In its latest issue, Ya-Lesarat al-Hossein, the weekly publication of Ansar-e Hezbollah, the militant Iranian group, has published a profile of Battat. Ya-Lesarat al-Hossein assigned him a role in military operations in Iraq against both United States forces and the Mojahedin-e Khalq (MEK), the armed opposition group previously allied to Saddam Hussein. It also backed up past reports that Battat was involved in a mortar attack by Mukhtar Army in November 2013 on a Saudi military base 40km from the eastern Saudi town of Hafar al-Batin near the borders with Iraq and Kuwait.

According to Ya-Lesarat al-Hossein, this attack was a response to the bombing of Iran’s embassy in Lebanon three days earlier on 19 November, claimed by the Abdullah Azzam brigade, a militant Sunni Muslim group linked to al-Qaeda, in which 23 people died, including Iran’s cultural attaché Ebrahim Ansari and five other Iranians. The weekly also claimed Hassan Nasrallah, leader of Lebanese Hezbollah, had the day after the attack promised “Iranian officials” it would not remain unanswered.

Accusations of Saudi involvement with Abdullah Azzam brigade and the Beirut bombing are not new. In December 2013, Nasrallah claimed on television the group was linked to Saudi intelligence. When in the same month, Majid al-Majid, the Saudi leader of Adbullah Azzam brigade died of kidney failure in Lebanese army custody a few days after being arrested, Alaeddin Boroujerdi, chair of the Iranian parliament’s National Security and Foreign Policy Committee, drew attention to Majid’s nationality and called for an investigation.
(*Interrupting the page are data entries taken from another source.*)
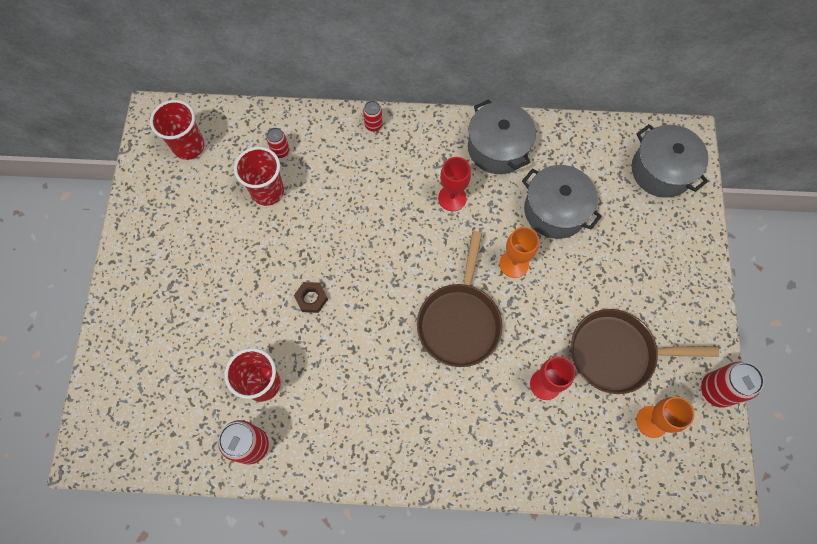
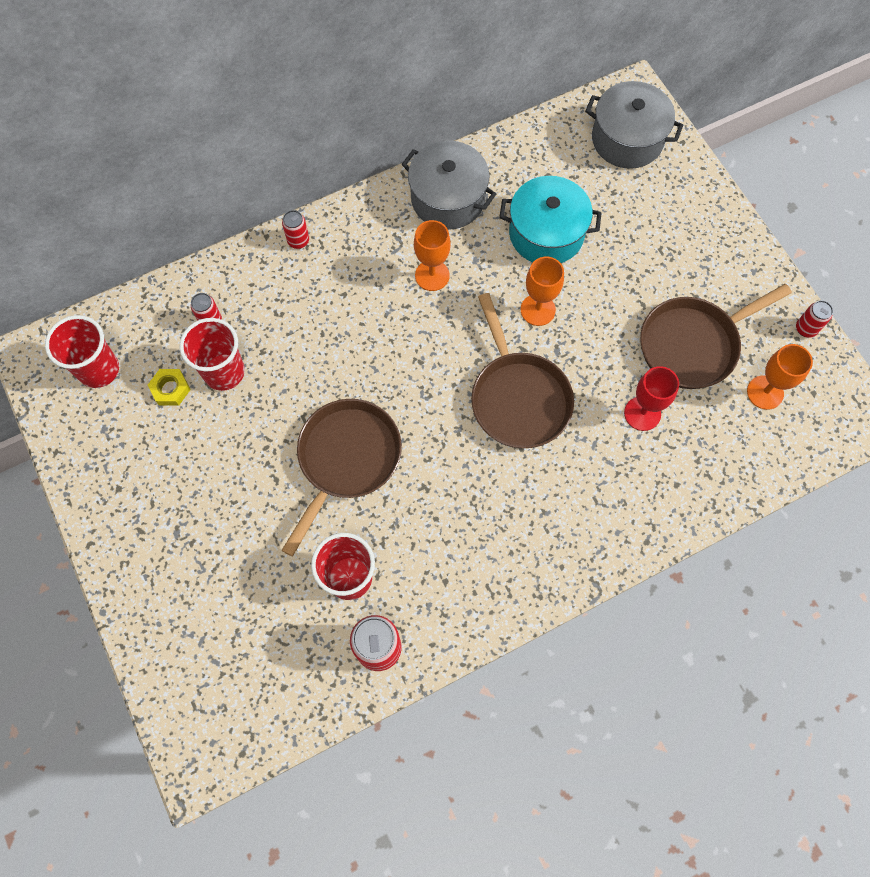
camera: 30 degrees left, 0 degrees up
(226, 184) = (170, 389): none -> yellow nut
(311, 298) = (346, 460): brown nut -> brown pan
(452, 198) = (432, 275): red goblet -> orange goblet
(555, 210) = (546, 233): grey pot -> turquoise pot
(716, 390) = (806, 329): red can -> red can, size x0.57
The website of the Iraqi Kurdish weekly Rudaw also reported Battat’s death, which it said came in clashes with ISIS near the district of Uzem. It dubbed Battat a “firebrand Shia Iraqi cleric and militia leader known for his anti-Kurdish rhetoric and vehemently anti-Sunni diatribes”. Rudaw noted that Battat’s militia had been “fighting ISIS on different fronts, particularly in northern Diyala province, since the jihadis captured Iraq’s [Arab] Sunni provinces last summer.”

The Kurdish website quoted remarks from Battat describing Kirkuk, a city disputed between Iraq’s Kurds and Arabs, as a “red line” and warning that if the Kurds pressed their claim to the city “we will counter the Kurds as we counter ISIS” leading to “a sea of blood between us”.
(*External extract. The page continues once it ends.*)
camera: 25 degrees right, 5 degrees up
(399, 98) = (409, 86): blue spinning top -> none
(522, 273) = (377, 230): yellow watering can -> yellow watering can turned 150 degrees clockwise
Ya-Lesarat al-Hossein places Battat’s birth in Maysan province, Iraq, in 1973. It claims he moved to Iran in 1993 as an opponent of Iraq’s then president, Saddam Hussein, and joined the Badr group, the military wing of the Supreme Council for the Islamic Revolution in Iraq (Sciri), which had been established in 1980 in Tehran by Ayatollah Mohammed-Baqir Hakim and had close links with the IRGC. In addition to his military training, Battat attended Tehran university and studied to masters level in a field related in military science.

Ya-Lesarat al-Hossein claims he carried out resistance activities under the command of Hussein Shahrestani, now Iraq’s minister of education. Despite the imprisonment of his father and brother in Iraq, Battat crossed the border near Dehloran, Ilam province, to launch guerrilla attacks on Baathist forces,
Ya-Lesarat al-Hossein continues: in one operation, Battat was arrested along with 270 comrades, but remained unidentified by Baathist officials and later escaped from prison and returned to Iran.

Ya-Lesarat al-Hossein reports that Battat was again arrested in 1998 by Iraqi intelligence when part of a Badr mission to assassinate Ali Hassan al-Majid, known as “Chemical Ali” after his use of chemical weapons against Iraqi Kurds in 1988-90 (and who was executed in 2010). Battat was imprisoned for 20 months, condemned to death three times, but was for unknown reasons pardoned, according to Ya-Lesarat al-Hossein. He resumed guerrilla activities against Saddam Hussein in 2002, and after the fall of Saddam in 2003 returned to Iraq and became a member of the Mahdi Army, the militia of Shia cleric Moqtada al-Sadr.

a-Lesarat al-Hossein reports Battat also travelled to Lebanon before helping establish Iraqi Hezbollah, and in February 2013 was involved in setting up the Mokhtar Army as its militia “to assist the Iraqi government in its fight against terrorist groups”. As commander, he strengthened his links to the IRGC and especially its Quds brigade, responsible for operations outside Iran.